• TRECHO PARA LEITURA:
+++

Além disso, observa Shin, “os maiores aumentos nas participações de portfólio ocorreram entre economias avançadas, especialmente entre os EUA e a Europa”. As economias emergentes estão relativamente menos envolvidas nesse empréstimo.

Como, então, funciona esse novo sistema financeiro transfronteiriço? Ele tem duas características fundamentais: os papéis de liderança dos swaps de moeda estrangeira e dos intermediários financeiros não bancários.

A maior parte desse empréstimo transfronteiriço consiste na compra de títulos em dólar, particularmente os Treasuries dos EUA. As instituições estrangeiras que compram esses títulos, como fundos de pensão, companhias de seguros e fundos de hedge, acabam com um ativo em dólar e um passivo em moeda doméstica. A proteção cambial é essencial.

O setor bancário desempenha um papel fundamental, ao viabilizar o mercado de swaps de câmbio, que fornecem essas proteções. Além disso, um swap de câmbio é uma “operação de empréstimo colateralizada”. No entanto, eles não aparecem nos balanços.

De acordo com o BIS, os swaps de câmbio em aberto (incluindo contratos a termo e swaps de moeda) atingiram US$ 111 trilhões no final de 2024, com swaps de câmbio e contratos a termo representando cerca de dois terços desse montante.

Isso é muito mais do que os créditos bancários transfronteiriços (US$ 40 trilhões) e títulos internacionais (US$ 29 trilhões).

+++

• MATERIAL APRESENTADO:
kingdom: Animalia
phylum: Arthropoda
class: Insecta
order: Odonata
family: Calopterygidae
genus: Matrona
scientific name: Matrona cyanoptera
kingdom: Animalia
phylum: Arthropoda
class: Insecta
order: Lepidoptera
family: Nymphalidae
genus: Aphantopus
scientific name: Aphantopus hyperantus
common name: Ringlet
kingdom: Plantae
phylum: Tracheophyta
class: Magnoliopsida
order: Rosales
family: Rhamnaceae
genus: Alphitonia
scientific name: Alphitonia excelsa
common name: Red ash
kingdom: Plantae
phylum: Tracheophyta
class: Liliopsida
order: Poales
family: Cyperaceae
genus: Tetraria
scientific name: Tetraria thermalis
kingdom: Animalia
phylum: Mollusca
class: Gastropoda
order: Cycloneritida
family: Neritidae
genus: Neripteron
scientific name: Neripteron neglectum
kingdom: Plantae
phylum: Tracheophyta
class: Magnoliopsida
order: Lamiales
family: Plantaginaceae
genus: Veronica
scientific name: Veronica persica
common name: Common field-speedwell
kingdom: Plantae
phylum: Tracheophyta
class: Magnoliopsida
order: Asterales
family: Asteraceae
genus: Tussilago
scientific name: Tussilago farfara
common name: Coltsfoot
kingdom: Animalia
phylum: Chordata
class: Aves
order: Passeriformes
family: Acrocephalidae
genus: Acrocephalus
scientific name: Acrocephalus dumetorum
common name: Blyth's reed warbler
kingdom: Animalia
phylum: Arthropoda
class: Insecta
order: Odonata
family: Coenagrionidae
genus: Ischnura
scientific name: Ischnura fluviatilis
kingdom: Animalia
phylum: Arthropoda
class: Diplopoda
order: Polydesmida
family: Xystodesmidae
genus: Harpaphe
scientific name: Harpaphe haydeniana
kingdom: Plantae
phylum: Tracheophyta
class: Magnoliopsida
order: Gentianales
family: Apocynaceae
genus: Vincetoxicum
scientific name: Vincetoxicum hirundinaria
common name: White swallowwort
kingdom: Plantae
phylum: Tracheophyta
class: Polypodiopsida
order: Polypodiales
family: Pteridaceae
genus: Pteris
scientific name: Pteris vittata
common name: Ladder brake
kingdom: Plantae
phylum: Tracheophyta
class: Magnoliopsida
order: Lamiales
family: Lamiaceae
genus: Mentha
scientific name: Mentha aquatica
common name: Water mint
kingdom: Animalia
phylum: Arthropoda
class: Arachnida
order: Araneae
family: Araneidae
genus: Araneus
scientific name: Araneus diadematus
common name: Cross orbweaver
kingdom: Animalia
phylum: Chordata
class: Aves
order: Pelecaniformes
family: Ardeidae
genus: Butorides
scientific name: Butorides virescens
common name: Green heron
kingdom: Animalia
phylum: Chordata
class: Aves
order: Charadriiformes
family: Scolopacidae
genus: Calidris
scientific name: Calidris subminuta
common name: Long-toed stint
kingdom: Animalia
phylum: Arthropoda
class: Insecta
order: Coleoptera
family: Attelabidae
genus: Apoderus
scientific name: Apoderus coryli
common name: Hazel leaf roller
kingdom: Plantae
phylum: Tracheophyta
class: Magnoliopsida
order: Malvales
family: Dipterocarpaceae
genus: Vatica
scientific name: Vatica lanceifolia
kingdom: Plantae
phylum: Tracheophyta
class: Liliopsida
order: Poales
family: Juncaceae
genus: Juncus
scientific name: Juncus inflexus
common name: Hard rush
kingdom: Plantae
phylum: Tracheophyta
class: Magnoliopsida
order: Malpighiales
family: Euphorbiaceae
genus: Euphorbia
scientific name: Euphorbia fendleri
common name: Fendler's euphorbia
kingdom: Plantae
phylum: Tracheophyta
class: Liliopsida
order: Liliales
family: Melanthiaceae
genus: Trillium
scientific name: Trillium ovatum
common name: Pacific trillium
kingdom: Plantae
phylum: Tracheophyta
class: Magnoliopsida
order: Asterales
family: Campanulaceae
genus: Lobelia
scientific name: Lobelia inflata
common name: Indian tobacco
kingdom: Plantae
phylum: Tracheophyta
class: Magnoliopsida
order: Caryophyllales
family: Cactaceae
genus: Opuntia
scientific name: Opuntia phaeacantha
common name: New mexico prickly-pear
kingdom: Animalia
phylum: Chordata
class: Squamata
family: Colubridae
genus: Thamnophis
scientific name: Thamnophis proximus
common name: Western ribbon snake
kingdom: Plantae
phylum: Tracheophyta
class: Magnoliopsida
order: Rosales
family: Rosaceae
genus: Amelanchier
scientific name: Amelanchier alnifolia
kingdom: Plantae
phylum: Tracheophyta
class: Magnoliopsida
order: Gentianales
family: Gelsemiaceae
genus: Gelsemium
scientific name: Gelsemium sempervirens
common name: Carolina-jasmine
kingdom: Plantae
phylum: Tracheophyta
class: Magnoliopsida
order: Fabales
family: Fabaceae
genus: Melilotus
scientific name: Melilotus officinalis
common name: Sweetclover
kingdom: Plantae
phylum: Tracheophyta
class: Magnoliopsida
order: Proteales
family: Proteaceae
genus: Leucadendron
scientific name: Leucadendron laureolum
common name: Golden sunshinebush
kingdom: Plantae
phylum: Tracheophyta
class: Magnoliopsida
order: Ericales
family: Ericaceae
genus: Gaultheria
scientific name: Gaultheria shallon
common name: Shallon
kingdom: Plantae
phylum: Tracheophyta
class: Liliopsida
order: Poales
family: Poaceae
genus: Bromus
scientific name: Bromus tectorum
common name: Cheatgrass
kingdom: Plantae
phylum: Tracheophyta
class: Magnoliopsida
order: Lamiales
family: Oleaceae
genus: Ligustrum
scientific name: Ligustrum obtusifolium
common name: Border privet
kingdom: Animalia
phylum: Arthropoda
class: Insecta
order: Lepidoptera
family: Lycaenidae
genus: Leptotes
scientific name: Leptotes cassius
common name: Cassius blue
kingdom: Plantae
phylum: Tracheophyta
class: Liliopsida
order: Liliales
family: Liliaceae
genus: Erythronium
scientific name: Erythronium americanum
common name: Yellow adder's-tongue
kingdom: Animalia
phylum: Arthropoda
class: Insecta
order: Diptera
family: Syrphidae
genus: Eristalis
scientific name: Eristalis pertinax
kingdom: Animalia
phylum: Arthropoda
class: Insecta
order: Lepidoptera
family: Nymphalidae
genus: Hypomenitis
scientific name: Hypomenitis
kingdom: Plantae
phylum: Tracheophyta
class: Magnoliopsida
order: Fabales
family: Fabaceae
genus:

+++

• TAREFA 1: Transcreva, do texto sobre o sistema financeiro transfronteiriço, tudo o que vai de "Além disso, observa" até "cambial é essencial.".
• TAREFA 2: Escreva a parte seguinte do texto sobre o sistema financeiro transfronteiriço, começando logo após a última frase apresentada.

• RESPOSTA ESCRITA 1:
Além disso, observa Shin, “os maiores aumentos nas participações de portfólio ocorreram entre economias avançadas, especialmente entre os EUA e a Europa”. As economias emergentes estão relativamente menos envolvidas nesse empréstimo.

Como, então, funciona esse novo sistema financeiro transfronteiriço? Ele tem duas características fundamentais: os papéis de liderança dos swaps de moeda estrangeira e dos intermediários financeiros não bancários.

A maior parte desse empréstimo transfronteiriço consiste na compra de títulos em dólar, particularmente os Treasuries dos EUA. As instituições estrangeiras que compram esses títulos, como fundos de pensão, companhias de seguros e fundos de hedge, acabam com um ativo em dólar e um passivo em moeda doméstica. A proteção cambial é essencial.

• RESPOSTA ESCRITA 2:
Além disso, a maior e mais rápida parte crescente do mercado consiste em contratos com instituições não dealers. Finalmente, cerca de 90% dos swaps de câmbio têm o dólar em um lado da transação e mais de três quartos têm uma maturidade inferior a um ano.

Como o BIS observa, esse conjunto não transparente de acordos de financiamento transfronteiriço também afeta a transmissão da política monetária. Uma das proposições que a instituição faz é que o maior papel dos intermediários financeiros não bancários, notadamente os fundos de hedge, “pode ter contribuído para condições financeiras mais correlacionadas entre os países”.

Parte disso é bastante sutil. Dada a propriedade estrangeira em larga escala de títulos dos EUA, por exemplo, as condições nos mercados de origem dos proprietários podem ser transmitidas para os EUA. Novamente, movimentos na taxa de câmbio que afetam o valor em dólar das participações de dívidas de mercados emergentes podem desencadear ajustes em seus preços domésticos.

Quais são os riscos nesse novo sistema de finanças? Como foi observado, os bancos estão ativos no mercado de swaps de câmbio. Eles também fornecem grande parte do financiamento de recompra para fundos de hedge que especulam ativamente no mercado de títulos.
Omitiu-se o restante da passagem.